De acordo com ele, as empresas levaram sua capacidade produtiva a serviço do bem comum nos abrigos, naturalmente fazendo com que tenham sido citadas entre os principais parceiros dos abrigos.
“Elas emprestaram capacidade de gestão à organização dos processos para que tudo acontecesse melhor e mais rápido, muito além dos recursos aportados”, pontuou o presidente da Federasul. “Foi uma demonstração do potencial de superação pelo empreendedorismo e voluntariado, historicamente subutilizado no Brasil.”
A pesquisa também trouxe ideias e reflexões para o futuro. 97% das pessoas que responderam relataram ser importante o fortalecimento de redes de organizações e voluntários para situações de emergência. Porém, somente 24% dos organismos que gerenciaram abrigos possuem planos específicos para a gestão de crises.
Assim, para a MGN, o dado evidencia uma lacuna que pode ser preenchida com iniciativas mais estruturadas, especialmente considerando os desafios climáticos cada vez mais recorrentes.

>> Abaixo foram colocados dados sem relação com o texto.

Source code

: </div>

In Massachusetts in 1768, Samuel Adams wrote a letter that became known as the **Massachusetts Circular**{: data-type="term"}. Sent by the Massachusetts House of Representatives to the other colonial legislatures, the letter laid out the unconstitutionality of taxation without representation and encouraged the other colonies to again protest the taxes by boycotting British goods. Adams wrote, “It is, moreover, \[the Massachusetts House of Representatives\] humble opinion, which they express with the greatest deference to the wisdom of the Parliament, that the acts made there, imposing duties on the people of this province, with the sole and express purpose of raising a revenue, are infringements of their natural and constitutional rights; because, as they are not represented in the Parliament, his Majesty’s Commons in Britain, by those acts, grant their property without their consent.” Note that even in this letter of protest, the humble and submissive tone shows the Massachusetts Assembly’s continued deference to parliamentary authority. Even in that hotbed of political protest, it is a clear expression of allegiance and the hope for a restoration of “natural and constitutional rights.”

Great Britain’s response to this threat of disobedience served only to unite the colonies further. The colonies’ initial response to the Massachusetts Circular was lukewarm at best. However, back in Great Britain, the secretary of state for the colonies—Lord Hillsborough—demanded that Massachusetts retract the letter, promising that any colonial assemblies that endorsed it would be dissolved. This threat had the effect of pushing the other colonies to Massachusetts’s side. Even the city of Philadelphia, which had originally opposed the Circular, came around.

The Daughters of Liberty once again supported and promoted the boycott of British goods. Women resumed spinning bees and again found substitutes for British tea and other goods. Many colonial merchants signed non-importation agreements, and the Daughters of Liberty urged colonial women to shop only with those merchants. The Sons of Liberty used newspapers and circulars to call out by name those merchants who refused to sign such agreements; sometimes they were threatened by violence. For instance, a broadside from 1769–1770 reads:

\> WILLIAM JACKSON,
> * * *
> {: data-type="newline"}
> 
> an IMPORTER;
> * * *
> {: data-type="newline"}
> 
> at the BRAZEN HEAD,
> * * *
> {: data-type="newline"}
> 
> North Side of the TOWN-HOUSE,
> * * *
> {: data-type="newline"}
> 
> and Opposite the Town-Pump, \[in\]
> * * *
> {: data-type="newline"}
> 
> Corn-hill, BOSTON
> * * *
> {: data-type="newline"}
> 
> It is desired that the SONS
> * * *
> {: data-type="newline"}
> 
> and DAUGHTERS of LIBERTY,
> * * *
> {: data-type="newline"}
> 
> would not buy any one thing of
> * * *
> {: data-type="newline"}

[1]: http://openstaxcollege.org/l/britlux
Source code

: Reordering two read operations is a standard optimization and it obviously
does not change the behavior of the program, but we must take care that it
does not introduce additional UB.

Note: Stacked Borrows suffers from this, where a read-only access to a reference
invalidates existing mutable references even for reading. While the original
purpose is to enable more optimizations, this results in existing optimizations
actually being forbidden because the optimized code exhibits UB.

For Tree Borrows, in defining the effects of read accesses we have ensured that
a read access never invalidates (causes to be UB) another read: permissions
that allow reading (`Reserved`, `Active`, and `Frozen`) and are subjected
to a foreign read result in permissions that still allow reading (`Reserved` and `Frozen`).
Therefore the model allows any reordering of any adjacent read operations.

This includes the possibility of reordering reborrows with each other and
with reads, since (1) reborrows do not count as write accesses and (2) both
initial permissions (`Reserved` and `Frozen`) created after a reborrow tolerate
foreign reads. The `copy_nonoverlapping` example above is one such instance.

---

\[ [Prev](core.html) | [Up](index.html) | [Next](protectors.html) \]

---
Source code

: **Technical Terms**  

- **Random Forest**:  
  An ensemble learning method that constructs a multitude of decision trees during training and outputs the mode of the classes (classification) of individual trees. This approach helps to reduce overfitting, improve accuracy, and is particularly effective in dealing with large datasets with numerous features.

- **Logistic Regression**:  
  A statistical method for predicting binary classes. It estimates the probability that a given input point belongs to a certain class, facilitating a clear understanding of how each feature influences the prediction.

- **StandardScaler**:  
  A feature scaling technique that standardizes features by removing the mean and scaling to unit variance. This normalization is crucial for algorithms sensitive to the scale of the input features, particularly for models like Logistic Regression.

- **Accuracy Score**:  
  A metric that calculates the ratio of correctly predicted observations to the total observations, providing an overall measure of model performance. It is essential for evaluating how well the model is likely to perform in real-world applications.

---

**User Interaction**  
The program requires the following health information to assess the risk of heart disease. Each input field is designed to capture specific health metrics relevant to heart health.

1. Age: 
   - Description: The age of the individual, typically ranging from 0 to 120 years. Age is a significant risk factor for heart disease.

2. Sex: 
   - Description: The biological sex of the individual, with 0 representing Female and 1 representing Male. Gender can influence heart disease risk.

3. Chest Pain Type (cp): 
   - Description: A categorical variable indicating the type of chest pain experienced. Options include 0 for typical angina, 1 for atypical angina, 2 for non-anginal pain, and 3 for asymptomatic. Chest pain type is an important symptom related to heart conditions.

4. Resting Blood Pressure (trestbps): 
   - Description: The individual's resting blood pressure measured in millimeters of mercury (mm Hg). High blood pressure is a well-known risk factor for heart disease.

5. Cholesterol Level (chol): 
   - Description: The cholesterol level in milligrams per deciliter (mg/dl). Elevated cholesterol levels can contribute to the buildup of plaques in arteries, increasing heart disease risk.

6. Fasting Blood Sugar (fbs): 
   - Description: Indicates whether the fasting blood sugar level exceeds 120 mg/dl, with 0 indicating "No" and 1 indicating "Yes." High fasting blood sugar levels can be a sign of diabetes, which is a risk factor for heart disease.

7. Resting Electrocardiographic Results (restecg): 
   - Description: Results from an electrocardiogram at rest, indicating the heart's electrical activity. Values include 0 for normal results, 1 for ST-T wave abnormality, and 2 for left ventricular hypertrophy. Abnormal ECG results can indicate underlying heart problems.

Um estudo da Universidade Federal do Rio Grande do Sul (Ufrgs), divulgado em fevereiro deste ano, apontou que Porto Alegre pode ter nova enchente semelhante à de 2024 nos próximos 30 anos, considerando os atuais impactos das mudanças climáticas em curso.
A enchente do ano passado, cuja cota no Cais Mauá alcançou 5,35 metros em maio, afetou 160,2 mil pessoas, 39,2 mil edificações, 45,9 mil empresas, 28 estruturas do Departamento Municipal de Água e Esgotos (Dmae), 160 estabelecimentos de ensino, 31 de saúde e 198 equipamentos públicos, como praças e parques, somente na Capital, de acordo com dados da administração municipal.
No coração das pessoas, a histórica inundação deixou um legado de que estas entidades de auxílio aos desabrigados devem ser fortalecidas diariamente. “Elas fazem um trabalho fundamental, e são, muitas vezes, o primeiro apoio de resposta a momentos de crise”, salientou Nonohay.